We all know that “Can it run DOOM?” is the first question of a hardware hacker. The 1993 first person shooter from id Software defined an entire genre of games, and has since been made open source, appearing on almost everything. Everything, that is, except a Captcha, those annoying “Are you a human” tests where we’re all expected to do a search giant’s image classification for them. So here’s [Guillermo Rauch] with a DOOM captcha, in which you must gun down three bad guys to proceed.

As a way to prove you’re a human we can’t imagine a more fitting test than indiscriminate slaughter, and it’s interesting to read a little about what goes on behind the scenes. It’s a WebAssembly application as you might have guessed, and while it’s difficult to shake that idea from the early ’90s that you needed a powerful computer to run the game, in reality it shows just how powerful WebAssembly is, as well as how far we’ve come in three decades.

We’d prefer a few different entry points instead of always playing the same level, and we were always more handy with the mouse than the keyboard back in the day, but it’s certainly a bit of fun. It’s worth noting that simply playing the game isn’t enough to verify your humanity — if you’re killed in the game before vanquishing the required three foes, you’ll have to start over. As the game is running at “Nightmare” difficulty, proving your worth might be a tad harder than you’d expect…

Need more DOOM? How about seeing it on hardware nobody would have believed in 1993?

25 thoughts on “Protect Your Site With A DOOM Captcha

    1. Hehe,.. It is so true to the original that even the cheat codes work :)
      It’s a nice novelty captcha that would be quite fun if it popped up occasionally but would get pretty tiring after a couple of times in a row..

      1. Interestingly though if you do enable god mode and give yourself all weapons, it takes a lot more than three kills to pass. Glad to find that I managed three kills on my second try, so it seems all those hours spent 30 years ago have developed a pointless skill in playing Doom.

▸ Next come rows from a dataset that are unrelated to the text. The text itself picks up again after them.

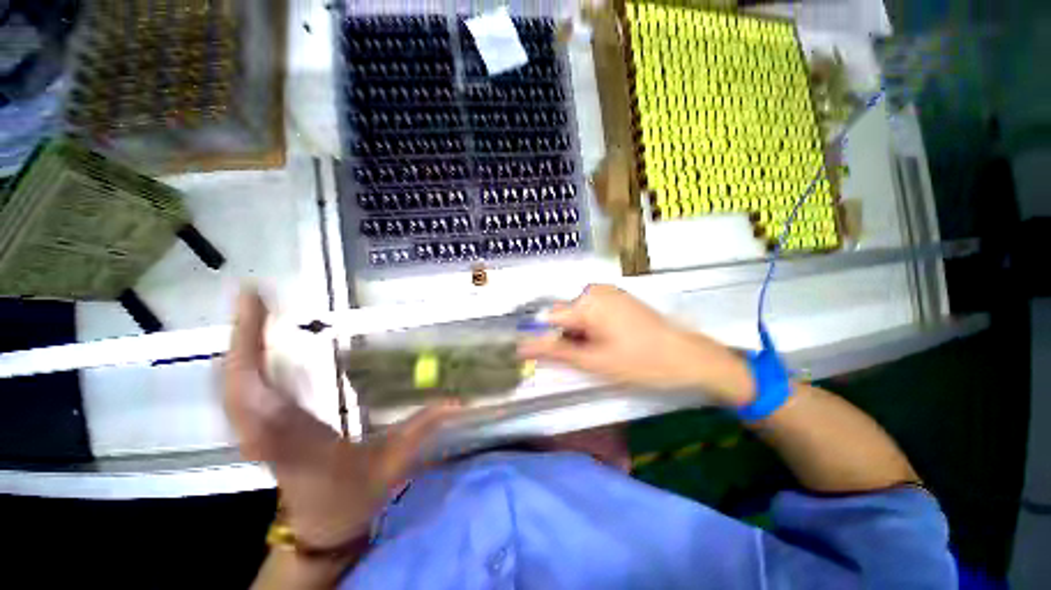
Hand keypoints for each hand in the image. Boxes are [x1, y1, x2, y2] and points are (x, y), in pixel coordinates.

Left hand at [224, 290, 459, 551]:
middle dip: (241, 335)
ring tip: (254, 310)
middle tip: (255, 295)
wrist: (322, 528)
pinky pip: (238, 392)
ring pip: (229, 384)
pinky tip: (253, 345)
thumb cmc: (354, 497)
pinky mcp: (257, 431)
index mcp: (297, 442)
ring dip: (238, 346)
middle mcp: (265, 435)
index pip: (257, 395)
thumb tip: (458, 401)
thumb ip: (424, 427)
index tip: (256, 305)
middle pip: (234, 381)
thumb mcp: (395, 462)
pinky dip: (241, 363)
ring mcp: (255, 433)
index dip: (248, 349)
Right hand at [518, 285, 753, 405]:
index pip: (548, 318)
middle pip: (563, 314)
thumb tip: (522, 346)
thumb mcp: (594, 361)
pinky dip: (591, 326)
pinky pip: (591, 310)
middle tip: (585, 357)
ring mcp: (607, 291)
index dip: (545, 338)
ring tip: (599, 351)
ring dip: (578, 332)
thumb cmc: (640, 362)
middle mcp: (593, 289)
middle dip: (566, 336)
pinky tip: (608, 340)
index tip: (548, 356)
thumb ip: (556, 351)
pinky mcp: (617, 296)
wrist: (687, 357)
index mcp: (586, 302)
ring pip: (577, 313)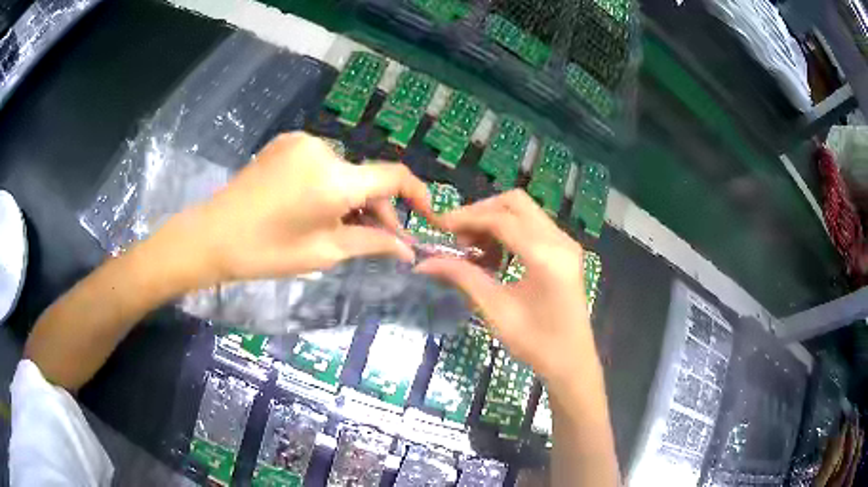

  1. Remember when captchas involved reading wonky text, and the eventual result was that OCR got really good at reading wonky text? And all the stuff about how identifying traffic lights and bicycles in bad street view pictures was actually a sneaky way to teach self-driving AIs? Now we’re making captchas that require you to be good at running around in a 3D environment and shooting things?

  2. Capped-ya.

    But I agree with Norman, above. Let’s not encourage any more of these damned things.
    I have enough trouble with the fifty piece bicycle guessing, never mind those eFing crosswalk ones. It’s a picture of New York, there are thousands of crosswalks, but yet I get failed for clicking the big city images? :P
    Ebay used to be bad to toss them in my face.
    I just closed the page every time and looked elsewhere if possible.
    Maybe someone at ebay finally figured out that No money is spent when they block the customers??
    Gotta love a gmail screen saying to try again with the same pc, same browser, same IP address, etc.. as last time logged in. When I was on all of the same kit & such as before.